If all that sounds like something of a post hoc reinterpretation of the Invensys story, there's not much doubt of what we're going to see in the next stage. "One of our biggest struggles now," says Garbrecht, "is to bring 50 different product lines into a single product line. We're converging them into a single product line, which is InFusion." The question, he says, is "How quickly can we jump to InFusion as the primary product line for the company?"
Standard templates
Just how extensive that ambition now is can be judged from a PowerPoint slide showing Wonderware, Triconex, Foxboro and Eurotherm products and applications all coming under the heading of the InFusion ECS by virtue of the fact that they are now linked into InFusion through standard object-based templates. In effect, the argument seems to be that any product or application which is InFusion-enabled in this way becomes de facto a part of InFusion.

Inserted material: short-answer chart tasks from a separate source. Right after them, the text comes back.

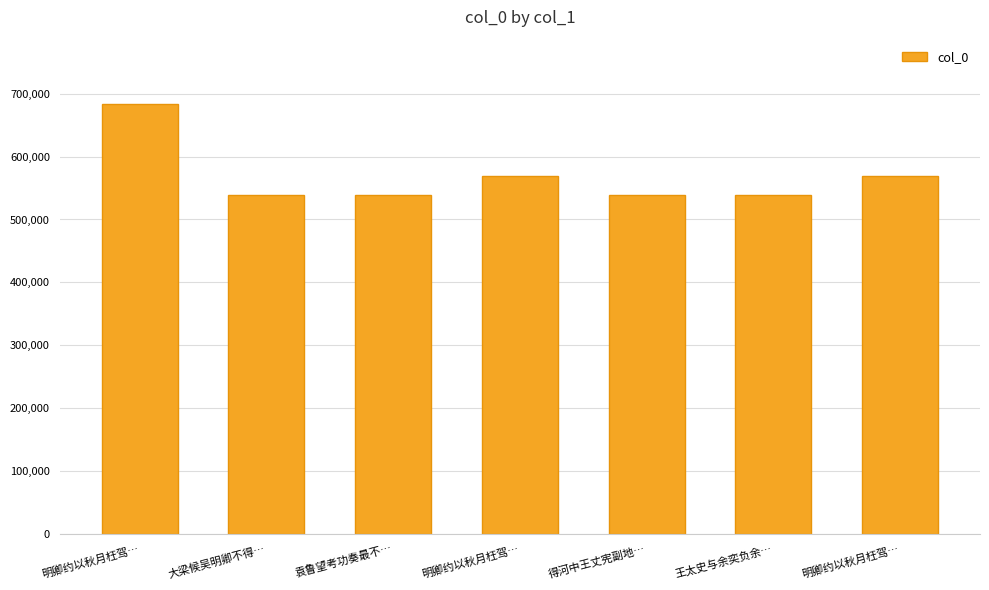

What is the sum of the values at 明卿约以秋月枉驾… and 得河中王丈宪副地…?

1108106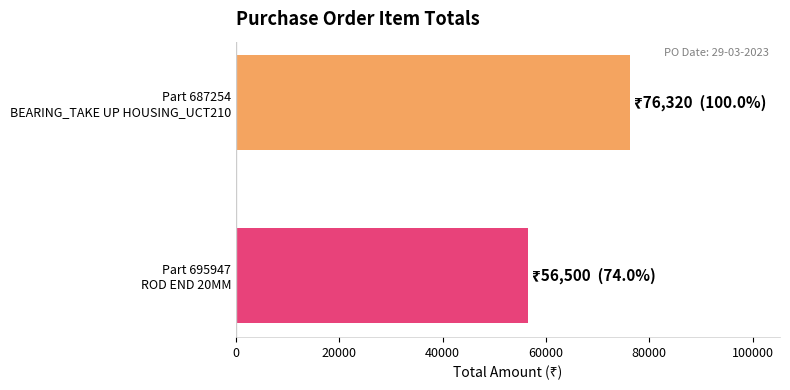

What is the greatest value displayed?

76320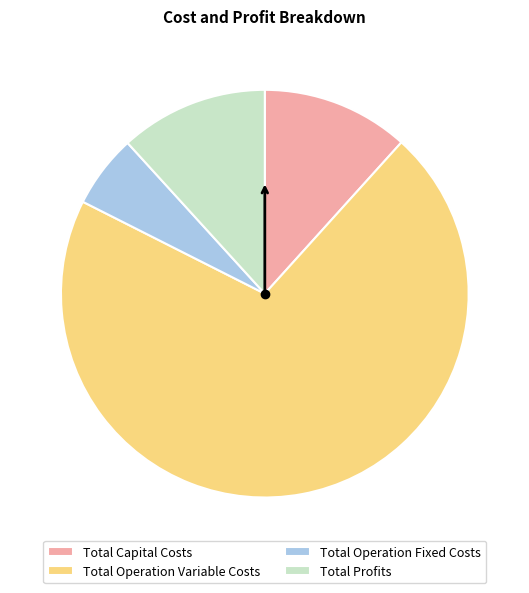

Which slice is the smallest?

Total Operation Fixed Costs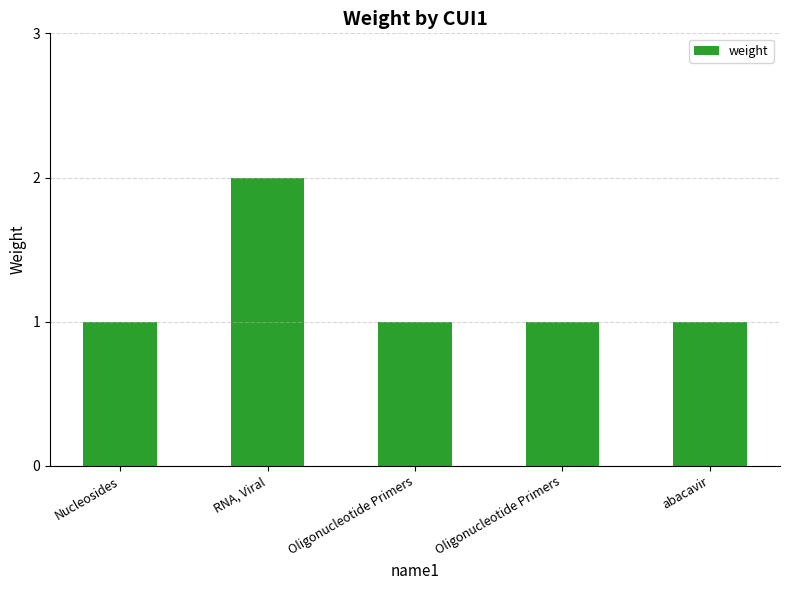

Are the bars grouped side by side (vs. stacked)?

No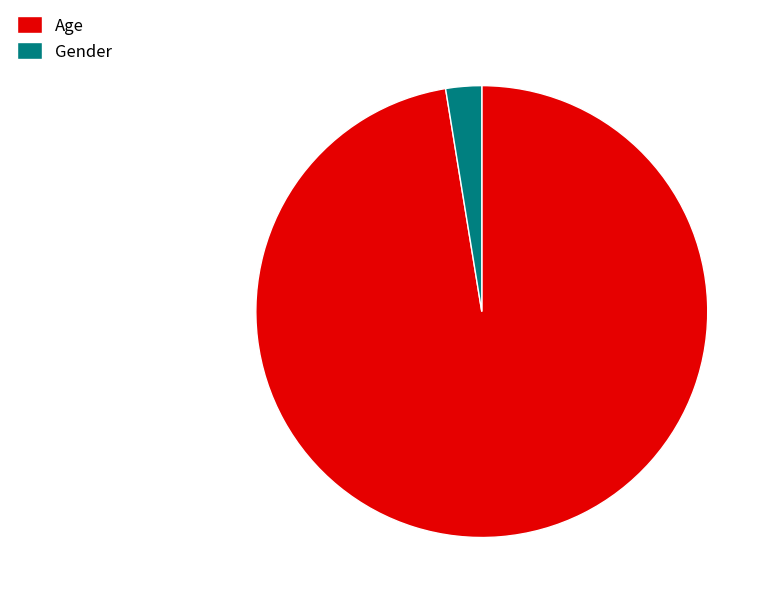

How many slices are in this pie chart?

2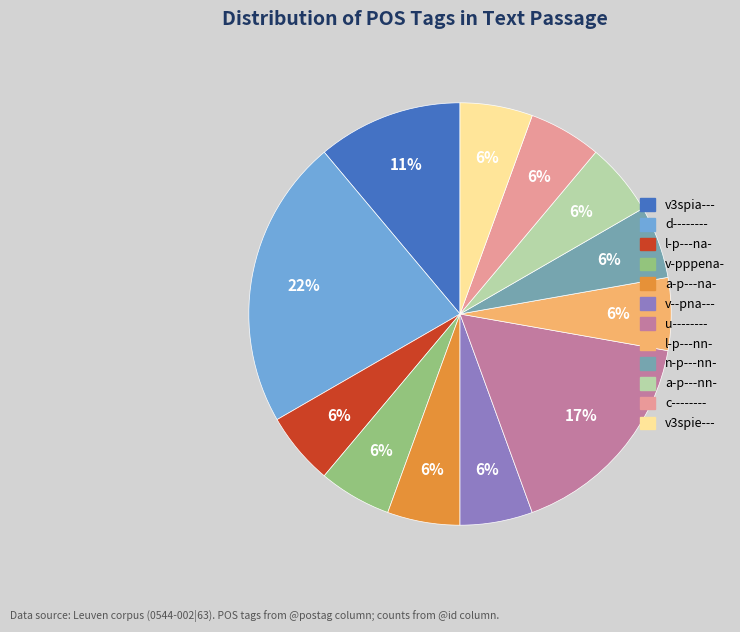

To the nearest percent, what is the average slice percentage?

8%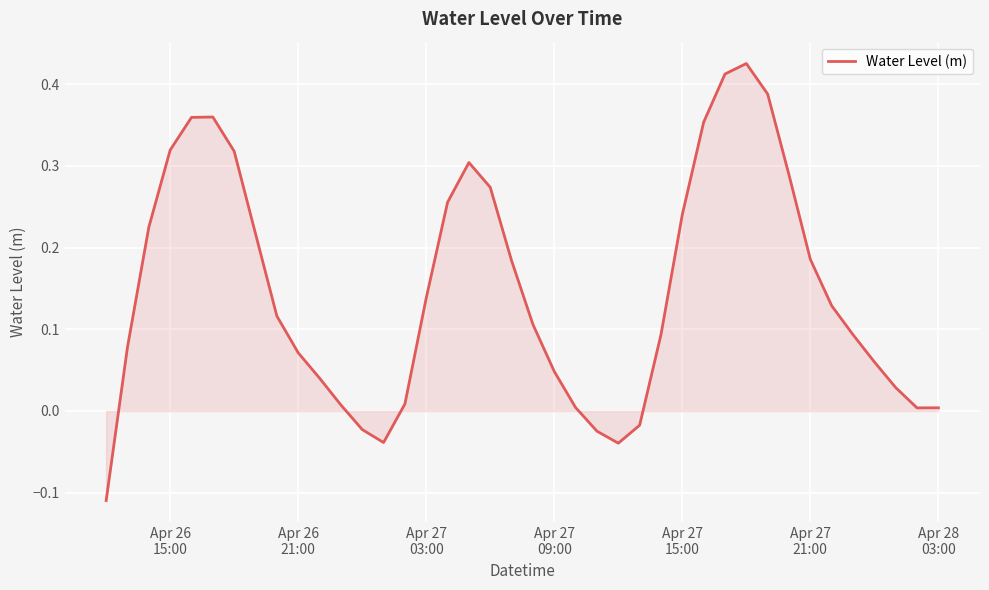

Count the number of data series in this chart.

1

On that basis everything from the Wonderware Intelatrac mobile operator solutions to Triconex safety systems, and from Foxboro I/A to the Eurotherm-based Foxboro A2 becomes part of InFusion ECS 2.0. Whether that argument would be pursued to include third-party products is another matter, though the assertion remains that the ArchestrA Object Toolkit and the InFusion Integrated Engineering Environment make such third-party integration almost as straightforward.
None of that however means a total abandonment of the goodwill associated with the individual brands. IOM is caught in much the same dilemma as its competitors have been in deciding whether, when and where to retain or abandon its legacy brands and that can lead to some confusing anomalies. Hence Eurotherm hardware and software comes into the fold as InFusion PAC while Foxboro I/A comes in under its own name, but under the umbrella of InFusion Control Edition and seemingly everything on the SCADA side appears to become InFusion SCADA.
Native integration
Garbrecht argues that enterprise control systems have always existed, but that the tools available to create them rendered them brittle and almost impossible to update and extend without breaking the whole system. What changed with InFusion was that, with the adoption of open, object-based technologies, integration became potentially a standardized engineering procedure which could be executed repeatedly without the danger of damaging the existing structure. InFusion 2.0 takes that concept a stage further by making the integration of IOM's own products "native," while responding to what Garbrecht claims has been customers' desire for vendors to move away from a purely product focus. In short, "Every aspect of the ECS has been enhanced."